Александр Логачев - Капитан госбезопасности. В марте сорокового
Капитан сделал шаг в глубь кузова. Он держал в поле зрения всех. Ничего странного — он не сосредотачивал, не фокусировал взгляд ни на ком и ни на чем, он ловил движение.
Резкий взмах рукой справа — и в этот силуэт уходит револьверная пуля. Еще два раза подряд говорит его наган, вздрагивает в руке эта верная машинка и пресекает копошение на полу в дальнем правом углу.
Просигналил счетчик в мозгу, перебрасывающий невидимых костяшках количество истраченных патронов, и опустошенный револьвер летит на пол. «Вальтер» из левой руки перекладывается в правую. Но когда обе руки смыкаются на нем, раздается выстрел с полу из дальнего левого угла. Тело реагирует на вспышку, сжатый двумя руками пистолет дает ответ в два выстрела…
Кажется, в него не попали, не мог же он не почувствовать?

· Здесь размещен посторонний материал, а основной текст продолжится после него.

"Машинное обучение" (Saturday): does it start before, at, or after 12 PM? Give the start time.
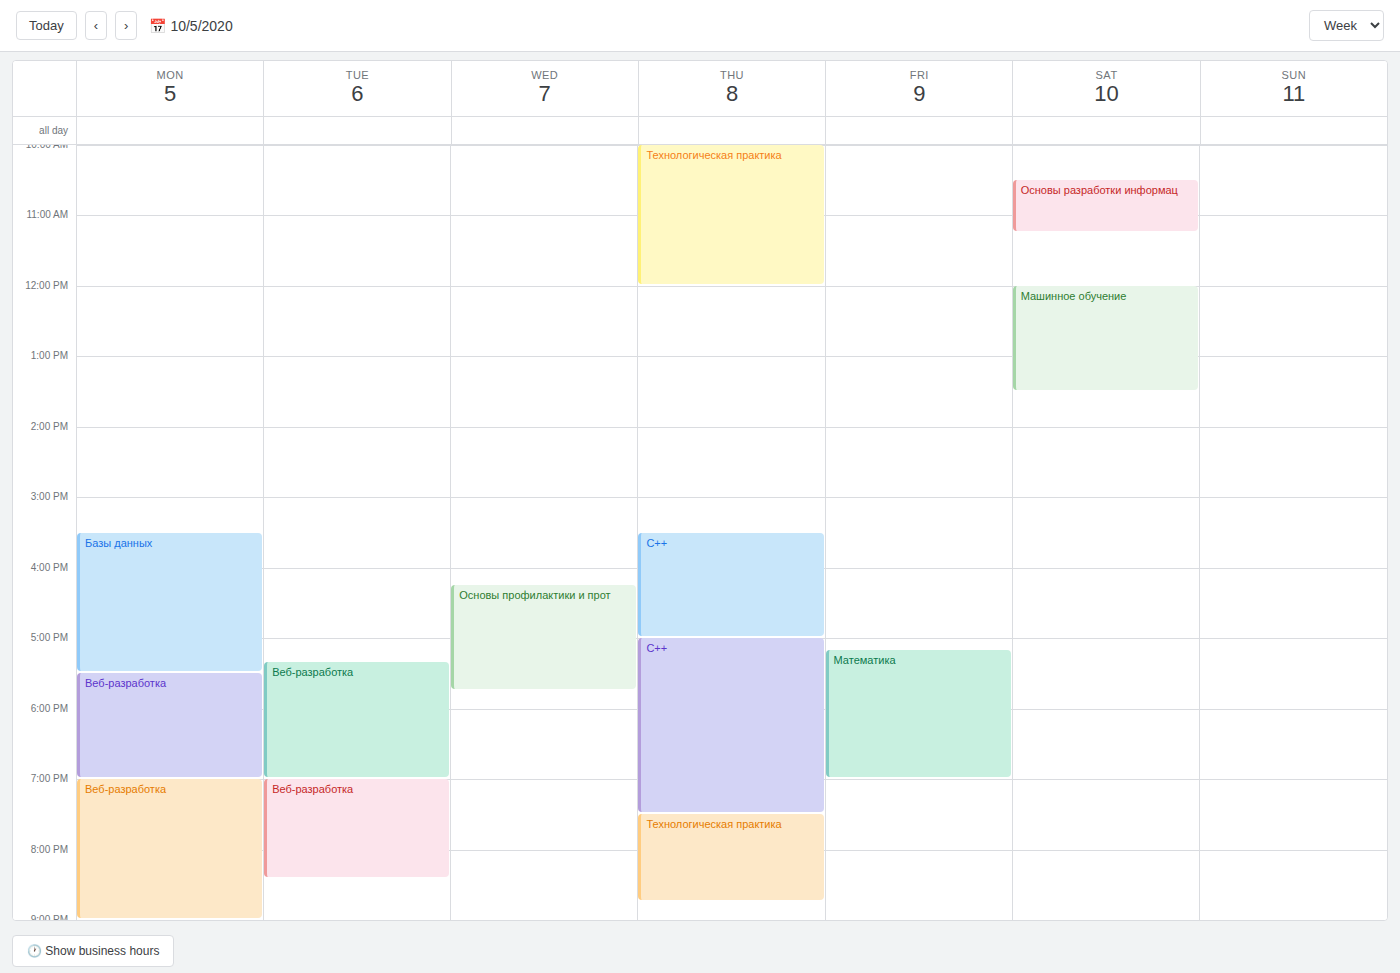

В магазине этого вальтера остаются еще два патрона. Пока левая рука извлекает из кармана второй пистоль-полицае, последние две пули уходят в переодетых красноармейцев.
Капитан и сам не заметил, что шел вперед. Что ноги его двигались и сейчас он стоит уже посреди кузова, снова двумя руками сжимая последний пистолет с оставшимися в нем пятью патронами. Стоит, открытый со всех сторон, но позади нет живых… А впереди и сбоку?
Глаза ест пороховой дым, сердце стучит как паровой молот. Но нет движения вокруг. Нет! Если не считать неопасных пока шевелений раненых и тех, кто получил травму еще при аварии грузовика.
Капитан отходит в бок, наклоняется, чтобы поднять пистолет, оброненный одним из убитых им ряженых красноармейцев…
Он даже не увидел, а услышал движение. Понимая, что проигрывает, рухнул на пол — и пуля, предназначавшаяся ему, прошила сперва воздух, затем брезент и вылетела на львовскую улицу.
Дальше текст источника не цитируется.